TELANDER: We’re getting closer, but it’s still risky for gay male athletes to come out
BY RICK TELANDER email@example.com February 23, 2013 6:26PM
FILE - In this Nov. 14, 2009, file photo, Robbie Rogers, of the United States, eyes the ball during the friendly soccer match against Slovakia in Bratislava, Slovakia. Former MLS and U.S. national team player Robbie Rogers says he is gay. In a post on his personal website, Rogers writes: "Life is only complete when your loved ones know you. ... Try explaining to your loved ones after 25 years you are gay."(AP Photo/Petr David Josek, File) ORG XMIT: NY158
Updated: March 25, 2013 6:16AM
That first superstar gay
athlete is out there.
I don’t know who he is, but he is there.
And I don’t think it will be long before he tells the world who he is.
You’ll notice I didn’t say ‘‘she.’’
There already have been loads of ‘‘out’’ lesbian athletes. Former basketball stars Sheryl Swoopes and Carol Blazejowski and U.S. women’s soccer star Megan Rapinoe quickly come to mind. Martina Navratilova, Billie Jean King and Amelie Mauresmo in tennis. Why, even the UFC’s Liz Carmouche, a former Marine who fought Ronda Rousey on Saturday, is out and open.
Close, but not yet. The stakes are still too high.
Pro soccer player Robbie Rogers, whose Major League Soccer rights are owned by the Fire, recently announced he was gay, then said it was time to ‘‘step away’’ from the sport. The guy’s only 25, and maybe he’ll be back. Hopefully without issue.
But you almost can hear that drunken voice in the stadium crowd yelling a gay slur. Or an opponent whispering it. Or a teammate moving to the other side of the locker room. For a man, there could be glances, tweets, whispers, even violence.

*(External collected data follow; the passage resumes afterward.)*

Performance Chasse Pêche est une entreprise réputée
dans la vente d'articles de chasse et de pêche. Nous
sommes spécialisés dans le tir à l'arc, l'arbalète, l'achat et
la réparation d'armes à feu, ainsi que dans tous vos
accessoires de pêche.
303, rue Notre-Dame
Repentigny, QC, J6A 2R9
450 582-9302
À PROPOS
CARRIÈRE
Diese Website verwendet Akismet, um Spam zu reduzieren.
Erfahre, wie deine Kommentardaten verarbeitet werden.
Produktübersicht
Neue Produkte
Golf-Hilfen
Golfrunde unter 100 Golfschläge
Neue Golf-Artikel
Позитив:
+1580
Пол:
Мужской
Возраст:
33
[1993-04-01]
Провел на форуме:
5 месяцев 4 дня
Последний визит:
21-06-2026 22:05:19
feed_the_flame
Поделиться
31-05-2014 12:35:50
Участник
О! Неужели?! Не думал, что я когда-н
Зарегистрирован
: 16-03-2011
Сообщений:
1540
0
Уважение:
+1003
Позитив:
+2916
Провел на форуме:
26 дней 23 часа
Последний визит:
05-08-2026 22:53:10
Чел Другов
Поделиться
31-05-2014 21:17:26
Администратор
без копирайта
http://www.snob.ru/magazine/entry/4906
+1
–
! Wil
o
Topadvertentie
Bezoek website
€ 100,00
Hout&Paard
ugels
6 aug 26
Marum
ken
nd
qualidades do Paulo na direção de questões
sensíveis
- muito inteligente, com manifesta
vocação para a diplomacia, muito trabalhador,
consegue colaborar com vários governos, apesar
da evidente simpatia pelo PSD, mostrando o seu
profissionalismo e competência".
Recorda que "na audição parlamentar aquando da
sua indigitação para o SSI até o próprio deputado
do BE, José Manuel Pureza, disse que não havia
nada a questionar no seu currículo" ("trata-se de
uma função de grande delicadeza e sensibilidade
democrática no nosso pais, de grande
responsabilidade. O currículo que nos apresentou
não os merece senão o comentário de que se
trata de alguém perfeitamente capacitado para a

But it’s getting closer all the time. The world around gay athletes is evolving. Someday, maybe even the homosexual male couple on ‘‘Modern Family’’ won’t have to be so overtly effeminate.
Two weeks ago, openly gay USA Today columnist Craig Wilson, a guy I’ve been reading for years because he deals with Baby Boomer issues with insight and humor, recounted wistfully ‘‘the time, years ago, when gays were exotic. Interesting even.’’ He admitted to a young woman in a grocery store that he ‘‘feared gays were becoming so common we were turning into Ozzie and Harriet, although I had to explain to her who Ozzie and Harriet were.’’

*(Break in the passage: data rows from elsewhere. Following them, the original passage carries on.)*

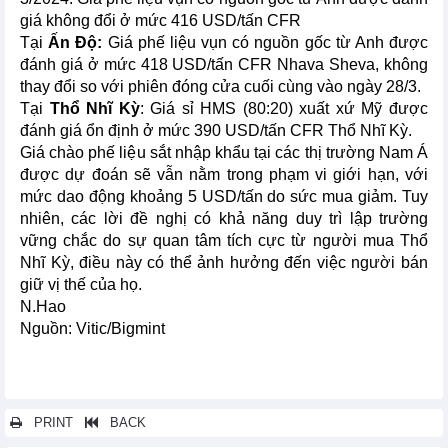
giá không đổi ở mức 416 USD/tấn CFR
Tại
Ấn Độ:
Giá phế liệu vụn có nguồn gốc từ Anh được
đánh giá ở mức 418 USD/tấn CFR Nhava Sheva, không
thay đổi so với phiên đóng cửa cuối cùng vào ngày 28/3.
Tại
Thổ Nhĩ Kỳ
: Giá sỉ HMS (80:20) xuất xứ Mỹ được
đánh giá ổn định ở mức 390 USD/tấn CFR Thổ Nhĩ Kỳ.
Giá chào phế liệu sắt nhập khẩu tại các thị trường Nam Á
được dự đoán sẽ vẫn nằm trong phạm vi giới hạn, với
mức dao động khoảng 5 USD/tấn do sức mua giảm. Tuy
nhiên, các lời đề nghị có khả năng duy trì lập trường
vững chắc do sự quan tâm tích cực từ người mua Thổ
Nhĩ Kỳ, điều này có thể ảnh hưởng đến việc người bán
giữ vị thế của họ.
N.Hao
Nguồn: Vitic/Bigmint
PRINT
BACK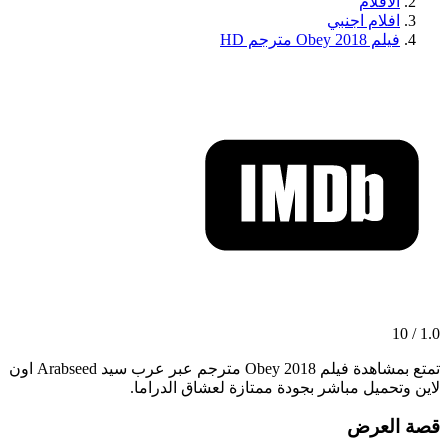
الافلام
افلام اجنبي
فيلم Obey 2018 مترجم HD
1.0 / 10
تمتع بمشاهدة فيلم Obey 2018 مترجم عبر عرب سيد Arabseed اون
لاين وتحميل مباشر بجودة ممتازة لعشاق الدراما.
قصة العرض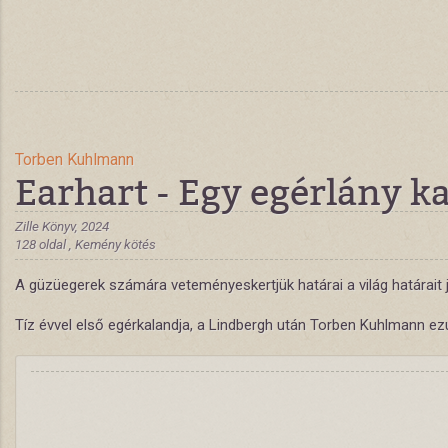
Torben Kuhlmann
Earhart - Egy egérlány ka
Zille Könyv, 2024
128 oldal , Kemény kötés
A güzüegerek számára veteményeskertjük határai a világ határait je
Tíz évvel első egérkalandja, a Lindbergh után Torben Kuhlmann ezút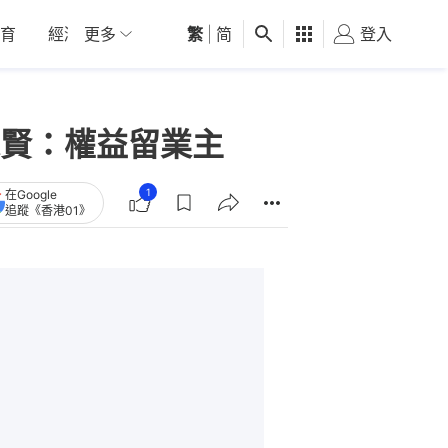
育
經濟
更多
01深圳
繁
觀點
|
简
健康
好食玩飛
登入
女
賢：權益留業主
1
在Google
追蹤《香港01》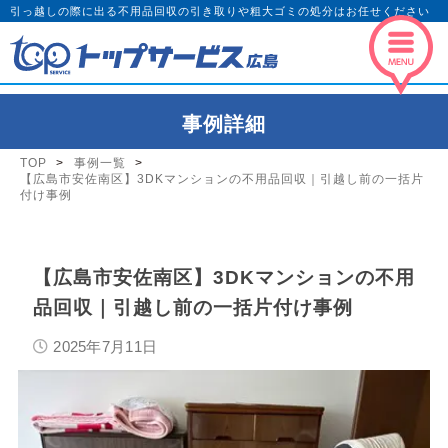
引っ越しの際に出る不用品回収の引き取りや粗大ゴミの処分はお任せください
事例詳細
TOP
事例一覧
【広島市安佐南区】3DKマンションの不用品回収｜引越し前の一括片
付け事例
【広島市安佐南区】3DKマンションの不用
品回収｜引越し前の一括片付け事例
2025年7月11日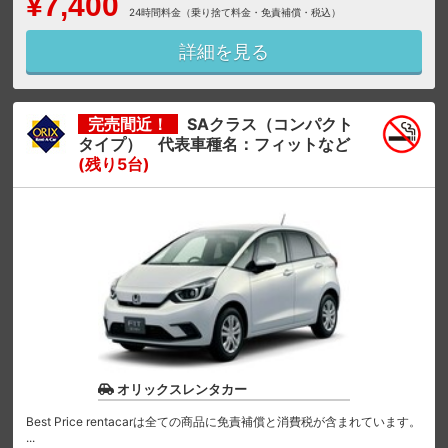
¥7,400
24時間料金（乗り捨て料金・免責補償・税込）
詳細を見る
完売間近！
SAクラス（コンパクト
タイプ） 代表車種名：フィットなど
(残り5台)
オリックスレンタカー
Best Price rentacarは全ての商品に免責補償と消費税が含まれています。
...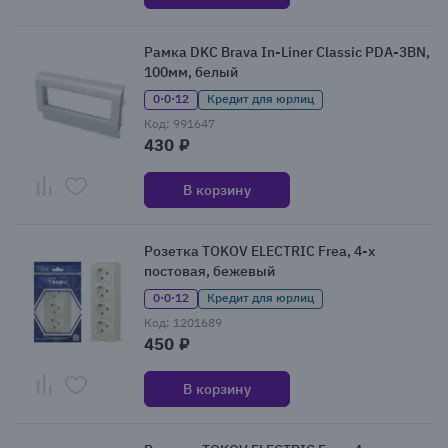
Рамка DKC Brava In-Liner Classic PDA-3BN,
100мм, белый
0·0·12
Кредит для юрлиц
Код: 991647
430 ₽
В корзину
Розетка TOKOV ELECTRIC Frea, 4-х
постовая, бежевый
0·0·12
Кредит для юрлиц
Код: 1201689
450 ₽
В корзину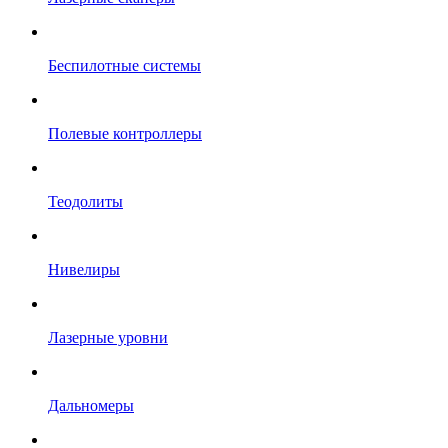
Беспилотные системы
Полевые контроллеры
Теодолиты
Нивелиры
Лазерные уровни
Дальномеры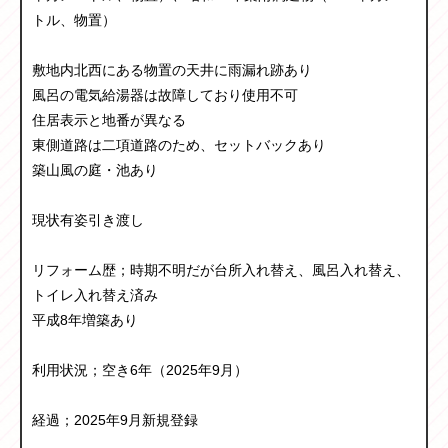
トル、物置）
敷地内北西にある物置の天井に雨漏れ跡あり
風呂の電気給湯器は故障しており使用不可
住居表示と地番が異なる
東側道路は二項道路のため、セットバックあり
築山風の庭・池あり
現状有姿引き渡し
リフォーム歴；時期不明だが台所入れ替え、風呂入れ替え、
トイレ入れ替え済み
平成8年増築あり
利用状況；空き6年（2025年9月）
経過；2025年9月新規登録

Shortly after the Super Bowl, Sports on Earth columnist Chuck Culpepper wrote about thanking Baltimore Ravens linebacker Brendon Ayanbadejo for standing up for gay rights, telling us — but not quite Ayanbadejo — he is gay. I’ve known Chuck for years. So have just about all veteran sportswriters. He has worked all over the United States, even England. He’s a great, self-deprecating, talented journalist and a fine friend.
I don’t know who didn’t know Chuck was gay. I think I honestly can say nobody cared or cares. Not in our group. Who has time for it? What difference does it make?

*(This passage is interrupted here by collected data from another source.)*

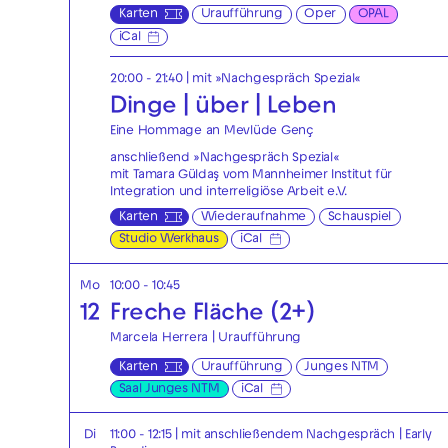
Karten
Uraufführung
Oper
OPAL
iCal
20:00 - 21:40
| mit »Nachgespräch Spezial«
Dinge | über | Leben
Eine Hommage an Mevlüde Genç
anschließend »Nachgespräch Spezial«
mit Tamara Güldaş vom Mannheimer Institut für
Integration und interreligiöse Arbeit e.V.
Karten
Wiederaufnahme
Schauspiel
Studio Werkhaus
iCal
Mo
10:00 - 10:45
12
Freche Fläche (2+)
Marcela Herrera | Uraufführung
Karten
Uraufführung
Junges NTM
Saal Junges NTM
iCal
Di
11:00 - 12:15
| mit anschließendem Nachgespräch
|
Early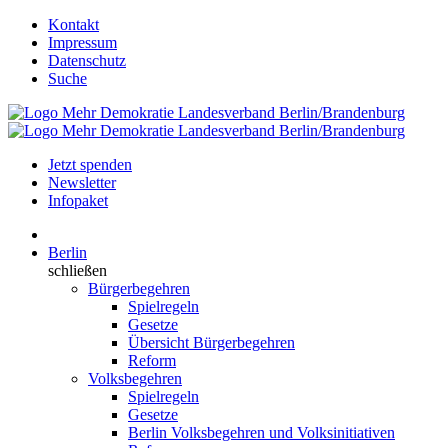
Kontakt
Impressum
Datenschutz
Suche
Jetzt spenden
Newsletter
Infopaket
Berlin
schließen
Bürgerbegehren
Spielregeln
Gesetze
Übersicht Bürgerbegehren
Reform
Volksbegehren
Spielregeln
Gesetze
Berlin Volksbegehren und Volksinitiativen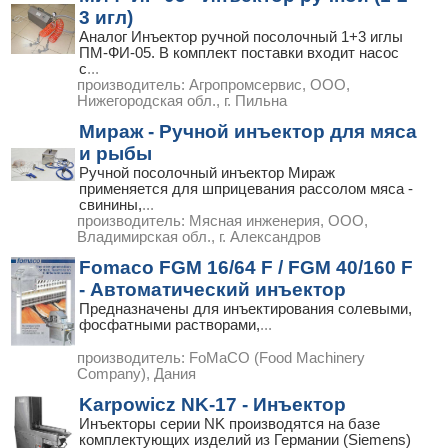
3 игл)
Аналог Инъектор ручной посолочный 1+3 иглы
ПМ-ФИ-05. В комплект поставки входит насос
с
...
производитель:
Агропромсервис, ООО,
Нижегородская обл., г. Пильна
Мираж - Ручной инъектор для мяса
и рыбы
Ручной посолочный инъектор Мираж
применяется для шприцевания рассолом мяса -
свинины,
...
производитель:
Мясная инженерия, ООО,
Владимирская обл., г. Александров
Fomaco FGM 16/64 F / FGM 40/160 F
- Автоматический инъектор
Предназначены для инъектирования солевыми,
фосфатными растворами,
...
производитель:
FoMaCO (Food Machinery
Company), Дания
Karpowicz NK-17 - Инъектор
Инъекторы серии NK производятся на базе
комплектующих изделий из Германии (Siemens)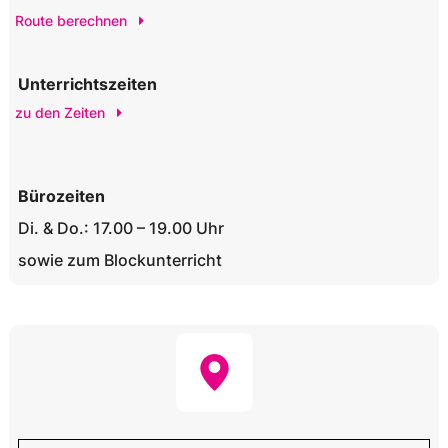
Route berechnen
Unterrichtszeiten
zu den Zeiten
Bürozeiten
Di. & Do.: 17.00 – 19.00 Uhr
sowie zum Blockunterricht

But in pro sports, big-time pro sports — NFL, NBA, MLB, NHL — it’s not quite the same.
Someday soon. Almost.
† CRITICS WHO WANT Derrick Rose to hurry up with his rehab from a torn anterior cruciate ligament in his left knee and get back on the court, the ones who imply that after 10 months of recovery Rose must be lazy or malingering, should ponder this: Milwaukee Brewers first baseman Mat Gamel tore his ACL and had surgery 10 months ago, just like Rose. Gamel came back for spring training, rushing it a little, and tore the same ACL during the first full-squad workout. Out for the season.
† THE INTERNATIONAL OLYMPIC COMMITTEE has voted wrestling — real wrestling, not Hulk Hogan-style choreography — out of the Olympics.
This is so preposterous, so lacking in real-world appreciation of competition and sports history, that it seems it must be a joke, like NASCAR voting engines out of race cars. But it isn’t a joke.
Wrestling is an unglamorous, incredibly difficult sport. The boys and men — and girls and women — who participate in it and take it seriously are precisely the kind of athletes the Olympics should extol. Theirs is truly a discipline built on spirit, desire and competition for its own beautiful sake.
And history? Wrestling is one of the five original sports of the ancient and modern Olympics. And the Eurocentric, anybody-got-a-bribe IOC says it instead needs to promote the pastiche sport of modern pentathlon, a thing consisting of pistol-shooting, fencing, 200-meter freestyle swimming, show jumping and a 3-kilometer cross-country run?
Maybe you should feel better, former Chicago Olympics 2016 organizers and politicians. At least you know the IOC, which gave the Games to Rio de Janeiro, is made up of blue-blooded, half-witted, corruptible, on-the-make aristocratic jerks. But maybe you should have known that long ago.
After all, is that really much different from sweet home Chicago?